Auch Ban Ki-Moon zeigte sich in einer ersten Reaktion erfreut über das Ende von 42 Jahren Gewaltherrschaft in Libyen. Gaddafis Tod bedeute einen "historischen Wendepunkt in der Geschichte Libyens". Der weitere Weg für die libysche Bevölkerung werde aber "schwer und voller Herausforderungen" sein. "Jetzt ist es an der Zeit, dass alle Libyer zusammenkommen", sagte Ban. Der UN-Generalsekretär rief die Kämpfer auf beiden Seiten auf, ihre Waffen niederzulegen. "Das ist eine Zeit für Wiederaufbau und Heilung."

"Einem demokratischen Neubeginn in Libyen steht nichts mehr entgegen", stellt Österreichs Bundeskanzler Werner Faymann zur Nachricht über den Tod des früheren libyschen Staatschefs Muammar Gaddafi am Donnerstag fest. "Die Befehle zum gewaltsamen Vorgehen gegen die eigene Bevölkerung sind besonders zu verurteilen. Wegen Gaddafis Entscheidungen waren tausende Opfer zu beklagen." Über die vergangenen Jahrzehnte habe das Gaddafi-Regime die Grund- und Menschrechte immer wieder verletzt und viel Leid über die Zivilbevölkerung gebracht, betont der Bundeskanzler.

"Mit dem Tod von Muammar Gaddafi gehen mehr als 42 Jahre Diktatur in Libyen zu Ende. Wenngleich Freude über den Tod eines Menschen nie angebracht ist, herrscht ein Gefühl der Erleichterung, denn jetzt hat das Blutvergießen endgültig ein Ende. Die Befreiung Libyens ist damit unwiderruflich, die Tür für eine bessere Zukunft des Landes steht weit offen", erklärte Außenminister und Vizekanzler Michael Spindelegger in einer ersten Reaktion auf die Nachricht über den Tod Muammar Gaddafis.

Der französische Außenminister Alain Juppé begrüßt das "Ende der Tyrannei in Libyen". Mit dem Tod Gaddafis gingen 42 Jahre Schreckensherrschaft zu Ende, sowie ein sehr schmerzhafter Kampf des libyschen Volks gegen den Diktator, so Juppé in Paris. Frankreich sei stolz darauf, das libysche Volk im Kampf für Freiheit und Demokratie unterstützt zu haben.

Der britische Premierminister begrüßte die Nachricht von Gaddafis Tod und rief dazu auf, der vielen Opfer Gaddafis zu gedenken. Er sei stolz auf den Beitrag Großbritanniens zur Befreiung Libyens. Cameron würdigte besonders die Leistung der libyschen Rebellen bei der Niederschlagung des Gaddafi-Regimes.
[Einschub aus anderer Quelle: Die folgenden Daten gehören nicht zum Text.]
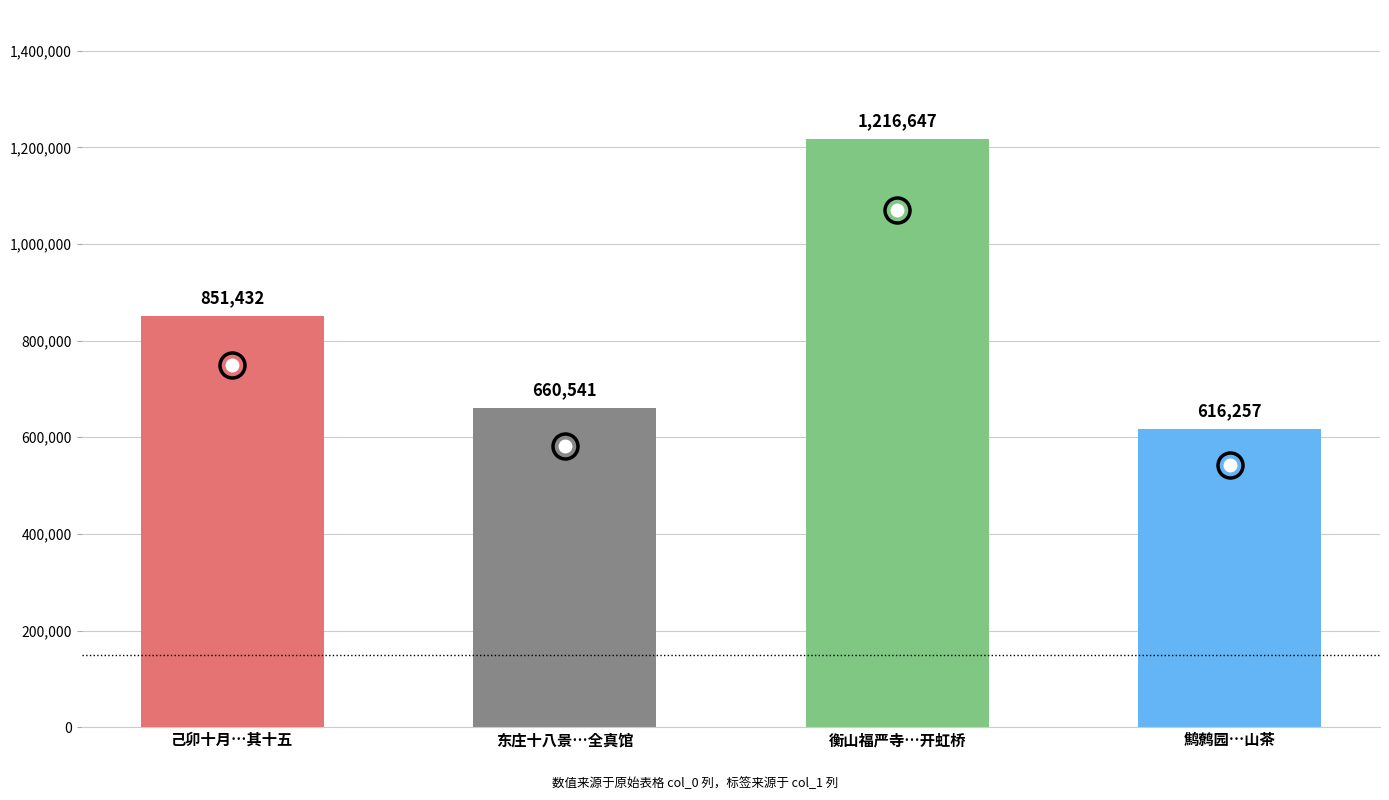

What is the label of the 4th bar from the left?

鹪鹩园…山茶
Jetzt sei der Weg endgültig frei für Frieden und Demokratie in Libyen, so der britische Regierungschef.

Die US-Außenministerin wollte Gaddafis Tod zunächst nicht offiziell bestätigen. In einem ersten Statement meinte sie aber, wenn sich "die Rebellen nicht mehr durch Gaddafi bedroht" fühlten, würde "dies den Übergangsprozess in Libyen wesentlich erleichtern."

Als "Ende einer Ära von Depotismus und Repression" hat EU-Ratspräsident den Tod von Muammar al-Gaddafi bezeichnet.
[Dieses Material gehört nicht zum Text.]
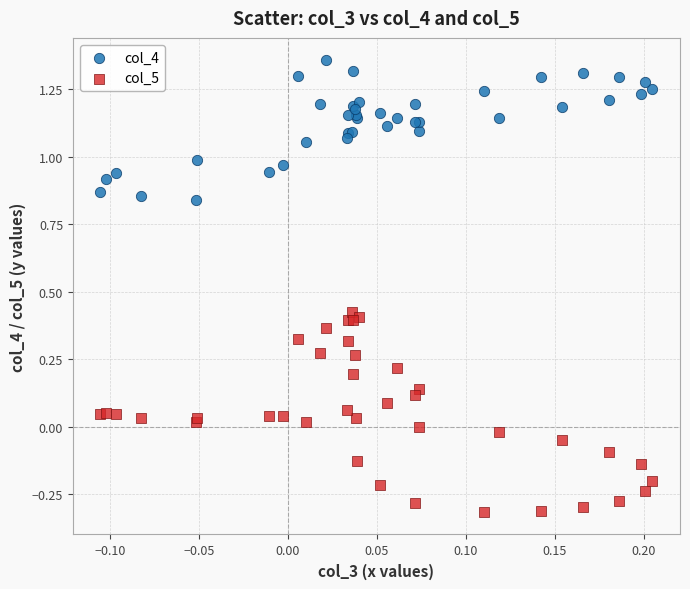

Which series contains the lowest Y value?

col_5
Barroso spricht sagte in einer gemeinsamen Erklärung mit Van Rompuy: ""Heute kann Libyen ein Kapitel seiner Geschichte abschließen und eine neue demokratische Zukunft in Angriff nehmen."

"Der Krieg ist zu Ende": Mit diesen Worten hat Italiens Regierungschef Silvio Berlusconi am Donnerstag Medienberichte kommentiert, nach denen der libysche Machthaber Muammar al-Gaddafi getötet worden sei. Laut Berlusconis Vertrauensleuten habe der Premier den lateinischen Spruch "Sic transit gloria mundi" (So vergeht der Ruhm der Welt) hinzugefügt.